Major pension reforms sparks rethink for UK savers

8 June 2023

Major pension reforms sparks rethink for UK savers

Several significant changes were announced by the Government in the 2023 Spring Budget regarding the annual allowance and the lifetime allowance.  

These changes affect the amount of tax-free contributions individuals in the UK can make towards their pensions, which may have an impact on their overall pension strategy.  

Annual allowance  

The annual allowance is the amount of money in a year that you can add to your pension before you are taxed.  

On 6 April 2023, the annual allowance was increased to £60,000 from £40,000, a considerable rise that will give many people the opportunity to save more towards their pension.  

With this increase in mind, have you considered changing your yearly pension contributions? 

The allowance includes any money paid into a defined contribution scheme in a tax year by you or your employer, plus any increase in a defined benefit scheme in a tax year.  

If you have any pension savings from the previous three years that are more than the annual allowance, you may be entitled to carry this over. 

Although the changes to the annual allowance will benefit many in the UK, in some instances your annual allowance may still be lower than £60,000.  

This could be due to a high income, or if you have flexibly accessed your pension pot.

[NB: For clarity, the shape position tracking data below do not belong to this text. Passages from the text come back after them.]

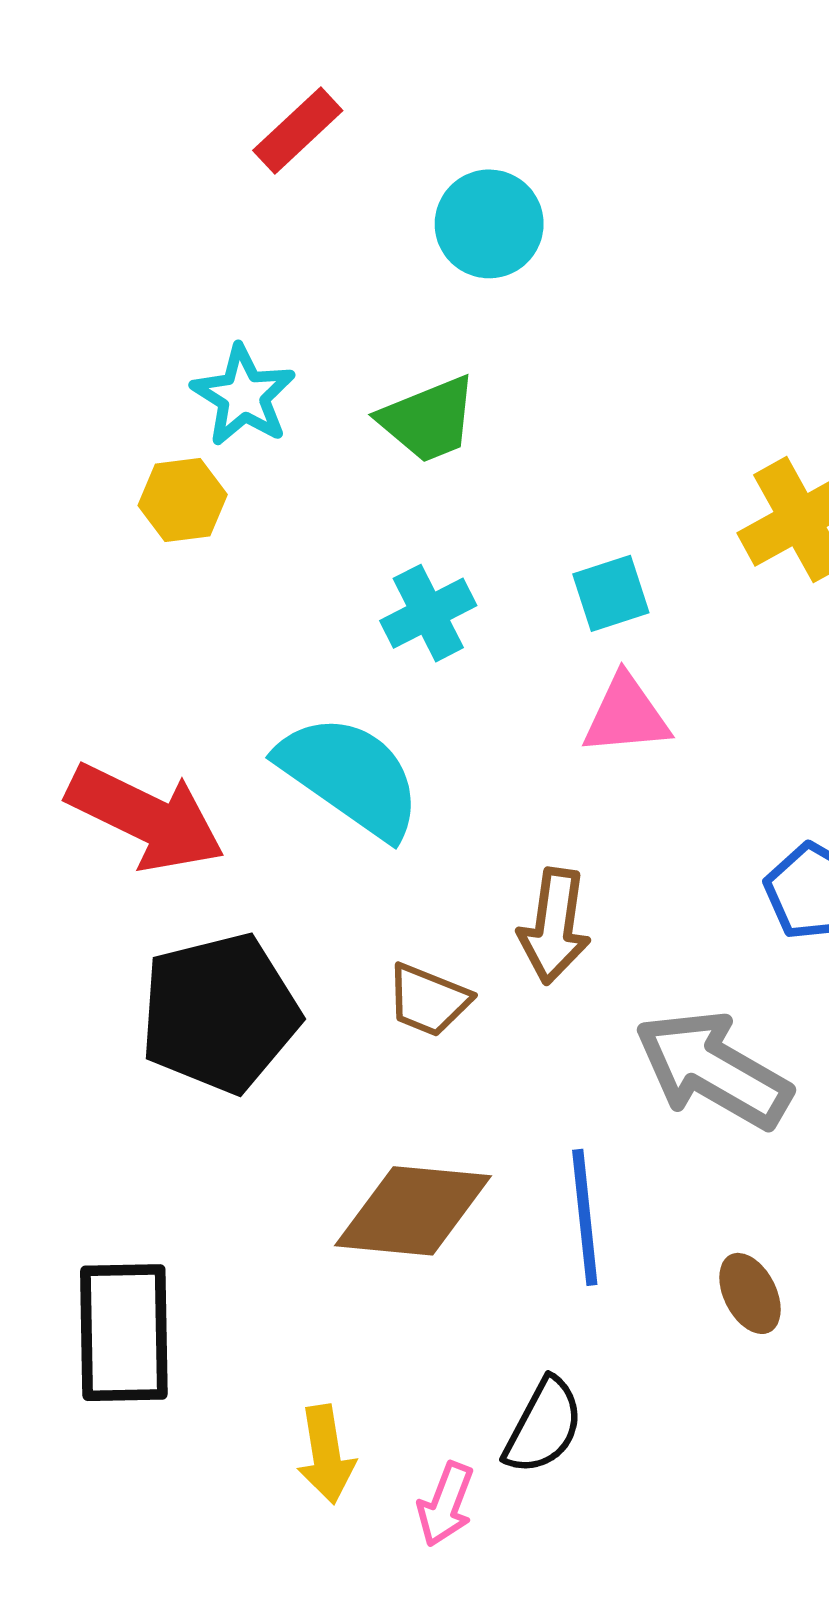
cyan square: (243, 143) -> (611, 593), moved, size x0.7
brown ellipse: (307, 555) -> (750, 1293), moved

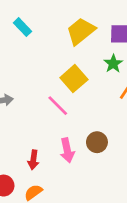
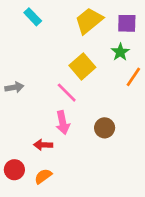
pink arrow: (67, 150) -> (63, 123), moved
red arrow: (33, 160) -> (43, 145), turned 84

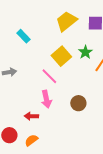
cyan rectangle: (33, 17) -> (23, 36), moved
green star: (120, 52) -> (85, 52), moved

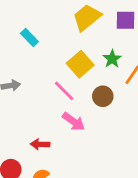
pink arrow: (46, 99) -> (73, 122), moved, turned -42
brown circle: (78, 103) -> (103, 96), moved

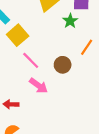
green star: (112, 59) -> (70, 21), moved
yellow square: (80, 64) -> (18, 35), moved

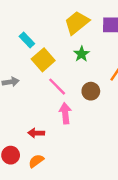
green star: (70, 21) -> (82, 54), moved
pink arrow: (38, 86) -> (65, 113), turned -132

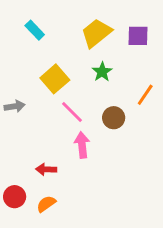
cyan rectangle: (27, 40) -> (35, 30), moved

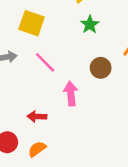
yellow square: (55, 79) -> (32, 23), moved, turned -30
pink line: (72, 112) -> (45, 62), moved

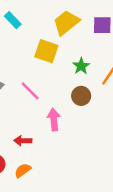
yellow square: (32, 23) -> (46, 51), moved
green star: (90, 24) -> (81, 66), moved

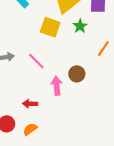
green star: (81, 66) -> (80, 26), moved
brown circle: (81, 96) -> (77, 74), moved

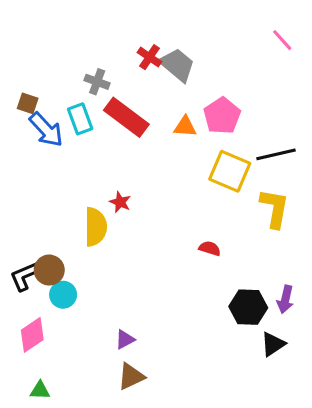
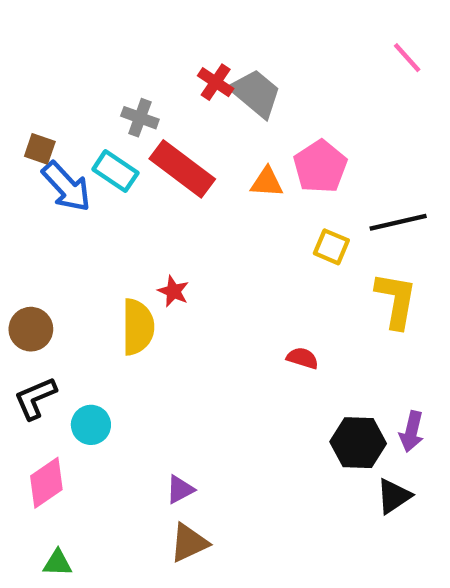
cyan rectangle: (80, 119) -> (115, 171), turned -36
yellow square: (230, 171) -> (331, 247), size x0.6
brown circle: (49, 270) -> (31, 329), moved

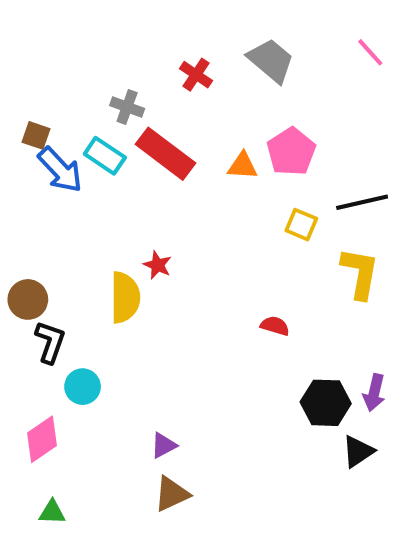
gray trapezoid: (256, 93) -> (271, 60), moved
black L-shape: (35, 398) -> (50, 342), moved, turned 132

If you are unsure about this or need pensions advice, please speak to an independent financial adviser.  

Lifetime allowance 

The lifetime allowance, which is currently £1,073,100, is the overall amount of money you can add towards your pension before you are taxed. 

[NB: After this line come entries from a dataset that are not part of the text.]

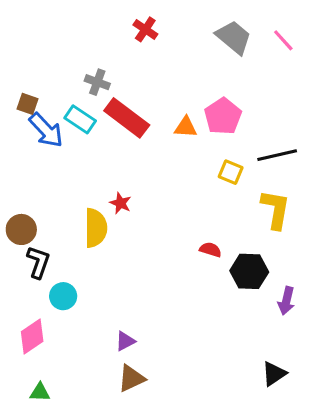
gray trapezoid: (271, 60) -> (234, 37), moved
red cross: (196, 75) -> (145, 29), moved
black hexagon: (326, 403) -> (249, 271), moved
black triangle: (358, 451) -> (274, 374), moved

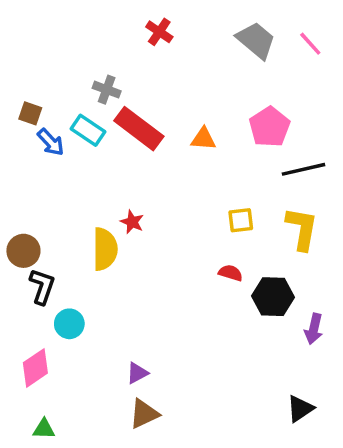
pink pentagon: (223, 116) -> (270, 127), moved
blue arrow: (46, 130) -> (51, 142), size x0.7
yellow square: (231, 172) -> (241, 220), moved, turned -30

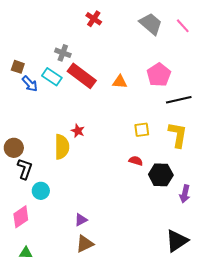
black triangle: (300, 409) -> (177, 241), size x1.4

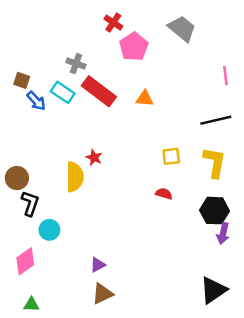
pink line: (183, 26) -> (225, 76), moved, turned 35
pink pentagon: (159, 75) -> (134, 47), moved
black hexagon: (161, 175) -> (215, 211), moved

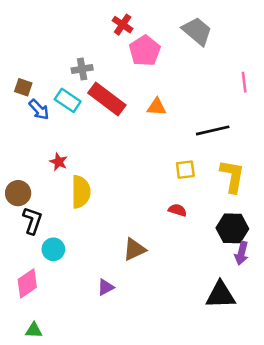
gray cross: (76, 64) -> (82, 69), turned -30
black line: (216, 120) -> (213, 130), moved
red star: (94, 158) -> (59, 162), moved
black triangle: (213, 290) -> (221, 295), moved, turned 32
brown triangle: (102, 294) -> (134, 249), moved

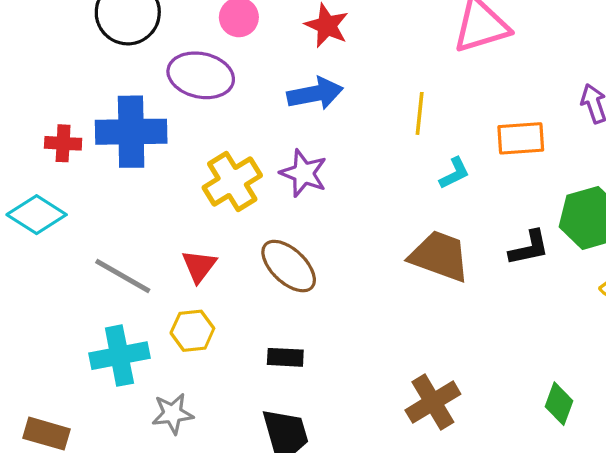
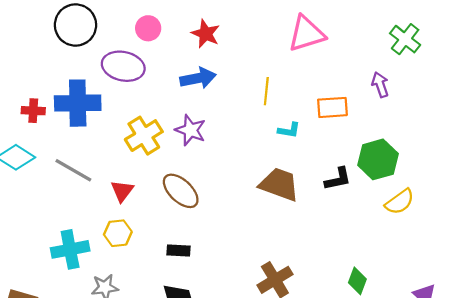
cyan L-shape: (454, 173) -> (289, 130), turned 35
gray line: (123, 276) -> (73, 170), moved

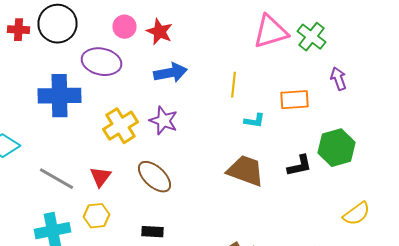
red star: (206, 34) -> (160, 32), moved
green cross: (405, 39) -> (312, 37), moved
red cross: (33, 111) -> (18, 30), moved
gray line: (73, 170) -> (56, 179), moved
yellow semicircle: (400, 202) -> (356, 214), moved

From the 2023/24 tax year, anyone taking out a pension will not face the lifetime allowance, and as of the 2024/25 tax year, the lifetime allowance will be fully abolished, including for existing pensions. 

While the annual allowance will curb the amount you can save to an extent, the absence of a lifetime allowance should push more people into saving more for their pensions.  

With the lack of a lifetime allowance, you should consider the options open to you to save as much money as you can into your pension pot. An independent financial adviser can assist you with this. 

Money purchase annual allowance and tapered annual allowance 

Positive amendments were also made by the Government to the money purchase annual allowance and tapered annual allowance.  

The money purchase annual allowance affects those who have started to withdraw from their pension but are still paying into it. Before 6 April 2023, the amount that you could contribute to your pension before being taxed was just £4,000 but has now increased to £10,000.  

Are you withdrawing from your pension but still want to contribute to it? The increase to the money purchase annual allowance gives greater flexibility for those wanting to do so, please speak to a financial adviser for more advice.  

The tapered annual allowance affects those whose threshold income is over £200,000 and whose adjusted income is £260,000.  

This adjusted income threshold has been increased to £260,000 from £240,000.  

Independent financial advice 

While the recent Government changes to pension savings are seen as a positive for many across the country, it is important that individuals plan accordingly and make sure that they are fully aware of their financial thresholds to ensure that they make the most of these amendments.